DESCRIPTION OF THE TASK –
Reproduce all of the entries below word for word.

TASK MATERIAL –
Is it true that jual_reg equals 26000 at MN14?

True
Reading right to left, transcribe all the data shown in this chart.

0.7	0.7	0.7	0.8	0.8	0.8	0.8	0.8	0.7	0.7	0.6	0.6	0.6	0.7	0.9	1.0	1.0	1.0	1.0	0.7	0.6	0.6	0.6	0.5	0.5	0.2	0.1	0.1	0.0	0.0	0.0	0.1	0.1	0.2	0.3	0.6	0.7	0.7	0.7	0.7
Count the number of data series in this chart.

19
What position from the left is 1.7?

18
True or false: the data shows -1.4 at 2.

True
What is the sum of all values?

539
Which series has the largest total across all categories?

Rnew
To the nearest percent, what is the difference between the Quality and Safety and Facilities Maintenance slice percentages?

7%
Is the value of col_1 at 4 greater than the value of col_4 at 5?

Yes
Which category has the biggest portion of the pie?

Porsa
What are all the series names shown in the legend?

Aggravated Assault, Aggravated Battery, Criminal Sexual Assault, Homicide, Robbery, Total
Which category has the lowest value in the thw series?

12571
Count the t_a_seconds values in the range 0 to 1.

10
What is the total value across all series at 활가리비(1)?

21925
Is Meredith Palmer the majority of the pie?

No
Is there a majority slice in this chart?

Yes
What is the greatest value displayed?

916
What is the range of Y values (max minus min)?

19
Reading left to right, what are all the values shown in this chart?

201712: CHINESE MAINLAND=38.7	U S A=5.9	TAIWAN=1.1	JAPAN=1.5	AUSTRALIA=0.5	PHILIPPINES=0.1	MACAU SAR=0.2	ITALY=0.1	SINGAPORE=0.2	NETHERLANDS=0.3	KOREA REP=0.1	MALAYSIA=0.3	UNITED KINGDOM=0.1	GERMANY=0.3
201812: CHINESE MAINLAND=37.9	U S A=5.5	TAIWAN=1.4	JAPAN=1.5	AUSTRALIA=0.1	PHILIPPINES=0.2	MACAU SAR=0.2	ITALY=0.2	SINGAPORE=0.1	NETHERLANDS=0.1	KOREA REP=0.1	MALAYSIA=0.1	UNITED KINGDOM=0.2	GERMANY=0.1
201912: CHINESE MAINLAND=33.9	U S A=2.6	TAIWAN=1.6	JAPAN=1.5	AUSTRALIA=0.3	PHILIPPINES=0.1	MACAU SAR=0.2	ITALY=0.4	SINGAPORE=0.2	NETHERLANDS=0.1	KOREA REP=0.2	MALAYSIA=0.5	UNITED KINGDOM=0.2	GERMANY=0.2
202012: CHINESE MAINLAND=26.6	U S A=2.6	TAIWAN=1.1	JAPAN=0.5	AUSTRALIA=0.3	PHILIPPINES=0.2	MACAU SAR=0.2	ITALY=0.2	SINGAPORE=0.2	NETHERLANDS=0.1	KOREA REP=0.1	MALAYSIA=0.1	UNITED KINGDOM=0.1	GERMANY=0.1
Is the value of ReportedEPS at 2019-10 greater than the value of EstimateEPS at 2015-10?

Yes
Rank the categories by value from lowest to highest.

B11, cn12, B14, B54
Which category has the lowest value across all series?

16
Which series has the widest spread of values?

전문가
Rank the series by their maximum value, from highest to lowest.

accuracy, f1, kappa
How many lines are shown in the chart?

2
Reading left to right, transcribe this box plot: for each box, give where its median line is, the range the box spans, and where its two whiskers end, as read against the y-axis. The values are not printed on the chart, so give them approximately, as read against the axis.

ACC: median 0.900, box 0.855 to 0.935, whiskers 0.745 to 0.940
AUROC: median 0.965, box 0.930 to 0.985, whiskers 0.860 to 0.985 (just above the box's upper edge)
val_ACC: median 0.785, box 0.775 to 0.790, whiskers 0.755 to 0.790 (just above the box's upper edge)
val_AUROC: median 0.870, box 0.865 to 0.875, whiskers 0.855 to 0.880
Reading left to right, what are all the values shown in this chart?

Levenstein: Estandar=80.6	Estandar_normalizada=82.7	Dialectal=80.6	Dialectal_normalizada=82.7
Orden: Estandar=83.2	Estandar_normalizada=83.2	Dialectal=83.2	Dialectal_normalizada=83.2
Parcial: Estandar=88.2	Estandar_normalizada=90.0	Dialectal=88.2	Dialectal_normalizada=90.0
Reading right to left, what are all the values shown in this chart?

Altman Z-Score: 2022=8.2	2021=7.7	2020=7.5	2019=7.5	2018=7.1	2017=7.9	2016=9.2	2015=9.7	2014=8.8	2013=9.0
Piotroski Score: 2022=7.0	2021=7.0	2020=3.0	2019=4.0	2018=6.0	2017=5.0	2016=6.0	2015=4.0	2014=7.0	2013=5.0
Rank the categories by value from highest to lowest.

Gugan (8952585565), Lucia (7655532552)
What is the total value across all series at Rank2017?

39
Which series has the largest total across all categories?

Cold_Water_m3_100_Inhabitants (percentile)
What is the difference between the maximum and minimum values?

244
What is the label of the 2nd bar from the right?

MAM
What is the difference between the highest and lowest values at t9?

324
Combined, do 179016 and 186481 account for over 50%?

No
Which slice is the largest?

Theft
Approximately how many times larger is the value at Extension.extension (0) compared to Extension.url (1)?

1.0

REPLY –
Is it true that jual_reg equals 26000 at MN14?

True
Reading right to left, transcribe all the data shown in this chart.

0.7	0.7	0.7	0.8	0.8	0.8	0.8	0.8	0.7	0.7	0.6	0.6	0.6	0.7	0.9	1.0	1.0	1.0	1.0	0.7	0.6	0.6	0.6	0.5	0.5	0.2	0.1	0.1	0.0	0.0	0.0	0.1	0.1	0.2	0.3	0.6	0.7	0.7	0.7	0.7
Count the number of data series in this chart.

19
What position from the left is 1.7?

18
True or false: the data shows -1.4 at 2.

True
What is the sum of all values?

539
Which series has the largest total across all categories?

Rnew
To the nearest percent, what is the difference between the Quality and Safety and Facilities Maintenance slice percentages?

7%
Is the value of col_1 at 4 greater than the value of col_4 at 5?

Yes
Which category has the biggest portion of the pie?

Porsa
What are all the series names shown in the legend?

Aggravated Assault, Aggravated Battery, Criminal Sexual Assault, Homicide, Robbery, Total
Which category has the lowest value in the thw series?

12571
Count the t_a_seconds values in the range 0 to 1.

10
What is the total value across all series at 활가리비(1)?

21925
Is Meredith Palmer the majority of the pie?

No
Is there a majority slice in this chart?

Yes
What is the greatest value displayed?

916
What is the range of Y values (max minus min)?

19
Reading left to right, what are all the values shown in this chart?

201712: CHINESE MAINLAND=38.7	U S A=5.9	TAIWAN=1.1	JAPAN=1.5	AUSTRALIA=0.5	PHILIPPINES=0.1	MACAU SAR=0.2	ITALY=0.1	SINGAPORE=0.2	NETHERLANDS=0.3	KOREA REP=0.1	MALAYSIA=0.3	UNITED KINGDOM=0.1	GERMANY=0.3
201812: CHINESE MAINLAND=37.9	U S A=5.5	TAIWAN=1.4	JAPAN=1.5	AUSTRALIA=0.1	PHILIPPINES=0.2	MACAU SAR=0.2	ITALY=0.2	SINGAPORE=0.1	NETHERLANDS=0.1	KOREA REP=0.1	MALAYSIA=0.1	UNITED KINGDOM=0.2	GERMANY=0.1
201912: CHINESE MAINLAND=33.9	U S A=2.6	TAIWAN=1.6	JAPAN=1.5	AUSTRALIA=0.3	PHILIPPINES=0.1	MACAU SAR=0.2	ITALY=0.4	SINGAPORE=0.2	NETHERLANDS=0.1	KOREA REP=0.2	MALAYSIA=0.5	UNITED KINGDOM=0.2	GERMANY=0.2
202012: CHINESE MAINLAND=26.6	U S A=2.6	TAIWAN=1.1	JAPAN=0.5	AUSTRALIA=0.3	PHILIPPINES=0.2	MACAU SAR=0.2	ITALY=0.2	SINGAPORE=0.2	NETHERLANDS=0.1	KOREA REP=0.1	MALAYSIA=0.1	UNITED KINGDOM=0.1	GERMANY=0.1
Is the value of ReportedEPS at 2019-10 greater than the value of EstimateEPS at 2015-10?

Yes
Rank the categories by value from lowest to highest.

B11, cn12, B14, B54
Which category has the lowest value across all series?

16
Which series has the widest spread of values?

전문가
Rank the series by their maximum value, from highest to lowest.

accuracy, f1, kappa
How many lines are shown in the chart?

2
Reading left to right, transcribe this box plot: for each box, give where its median line is, the range the box spans, and where its two whiskers end, as read against the y-axis. The values are not printed on the chart, so give them approximately, as read against the axis.

ACC: median 0.900, box 0.855 to 0.935, whiskers 0.745 to 0.940
AUROC: median 0.965, box 0.930 to 0.985, whiskers 0.860 to 0.985 (just above the box's upper edge)
val_ACC: median 0.785, box 0.775 to 0.790, whiskers 0.755 to 0.790 (just above the box's upper edge)
val_AUROC: median 0.870, box 0.865 to 0.875, whiskers 0.855 to 0.880
Reading left to right, what are all the values shown in this chart?

Levenstein: Estandar=80.6	Estandar_normalizada=82.7	Dialectal=80.6	Dialectal_normalizada=82.7
Orden: Estandar=83.2	Estandar_normalizada=83.2	Dialectal=83.2	Dialectal_normalizada=83.2
Parcial: Estandar=88.2	Estandar_normalizada=90.0	Dialectal=88.2	Dialectal_normalizada=90.0
Reading right to left, what are all the values shown in this chart?

Altman Z-Score: 2022=8.2	2021=7.7	2020=7.5	2019=7.5	2018=7.1	2017=7.9	2016=9.2	2015=9.7	2014=8.8	2013=9.0
Piotroski Score: 2022=7.0	2021=7.0	2020=3.0	2019=4.0	2018=6.0	2017=5.0	2016=6.0	2015=4.0	2014=7.0	2013=5.0
Rank the categories by value from highest to lowest.

Gugan (8952585565), Lucia (7655532552)
What is the total value across all series at Rank2017?

39
Which series has the largest total across all categories?

Cold_Water_m3_100_Inhabitants (percentile)
What is the difference between the maximum and minimum values?

244
What is the label of the 2nd bar from the right?

MAM
What is the difference between the highest and lowest values at t9?

324
Combined, do 179016 and 186481 account for over 50%?

No
Which slice is the largest?

Theft
Approximately how many times larger is the value at Extension.extension (0) compared to Extension.url (1)?

1.0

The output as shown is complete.